The double-blind, randomized, controlled study included 240 men and women with high cholesterol levels in China. During the 12-week trial, participants, already on a low-fat diet, were randomly chosen to receive either a placebo or a 375 mg soft gel capsule containing green and black tea extracts enriched with the antioxidant theaflavin.
The results, reported in the June 23 issue of "Archives of Internal Medicine," amazed lead author Dr. David J. Maron, associate professor of Medicine at Vanderbilt University Medical Center.
"Personally, I was very surprised," Maron said. "I expected, if anything, a very slight cholesterol-lowering effect. But what we saw was a 16 percent reduction in low density lipoprotein (LDL) cholesterol."
Tea is the second most widely consumed beverage worldwide. In the past, several epidemiologic studies had shown that tea consumption is associated with lower cholesterol. Experiments in animals have demonstrated that green tea, black tea, and flavonoids derived from green and black teas lower cholesterol. However, previous tea-drinking experiments in humans, as well as those experiments involving the administration of green tea extract, have failed to show any effects on cholesterol.
The 375 mg capsule used in this study is an extract made up of 75 mg of theaflavins (flavonoids from black tea), 150 mg of catechins (flavonoids from green tea) and 150 mg of other tea antioxidants called polyphenols. It is equivalent to 35 cups of high-quality black tea and seven cups of green tea.
The National Cholesterol Education Program recommends eating a low-fat, low-cholesterol diet with more viscous fiber and switching from butter to margarine with the natural plant compound stanol, as the initial therapy for lowering LDL cholesterol in people without heart disease, said Maron.
Maron said there is a need to identify additional non-drug options for lowering cholesterol that have sufficient safety and efficacy data.
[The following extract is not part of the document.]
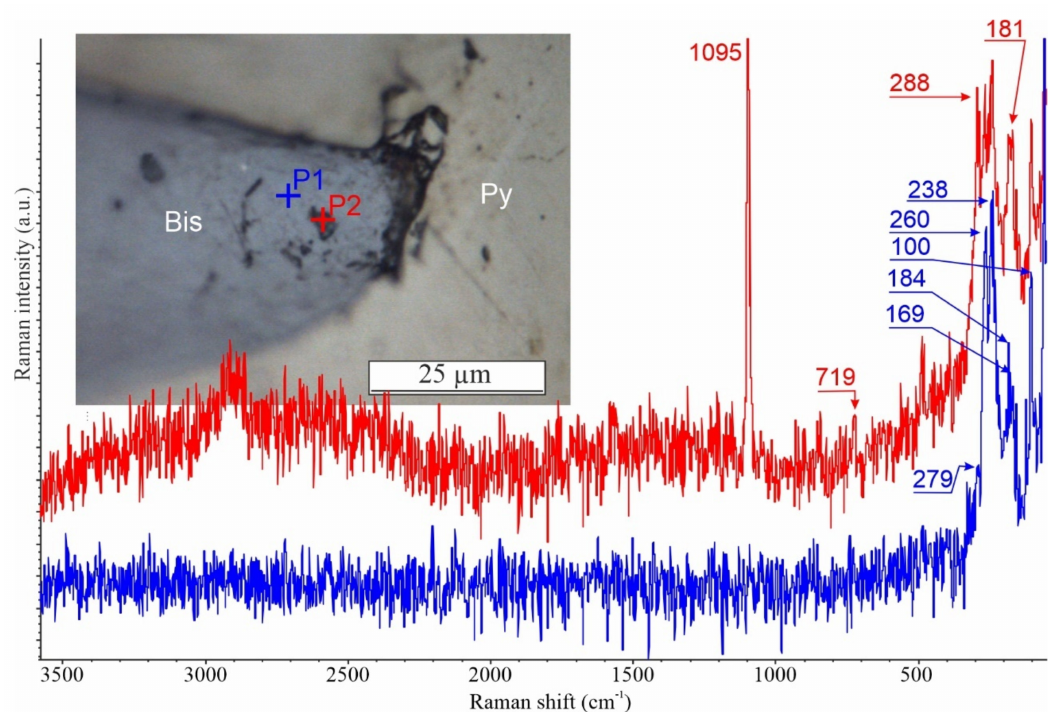
Figure 3. Raman spectra of bismuthinite inclusion in Py-I (blue line) with inclusions of bastnaesite-(Ce) (red line).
There is also a need to find products that are more practical for the consumer than viscous fiber and foods made with plant stanols, he said.
Maron applauds the process by which the extract was evaluated.
"The present study represents the first step in establishing the practicality, safety and LDL-lowering ability of this tea product," Maron said.
While pleased with the initial outcomes, he recommends further testing to determine long-term safety, the effective dosing range, the impact when the extract is taken with lipid medication (especially statins) and the adaptability to other ethnic and patient groups.
"Although the results are exciting, we do not want people to take the extract in place of their medications," he said. "Unlike statins, this product has not been proven to prevent heart attacks or stroke, or to prolong life. The study shows that the tea extract is a useful adjunct to lowering LDL in people with high cholesterol already on a low-fat diet."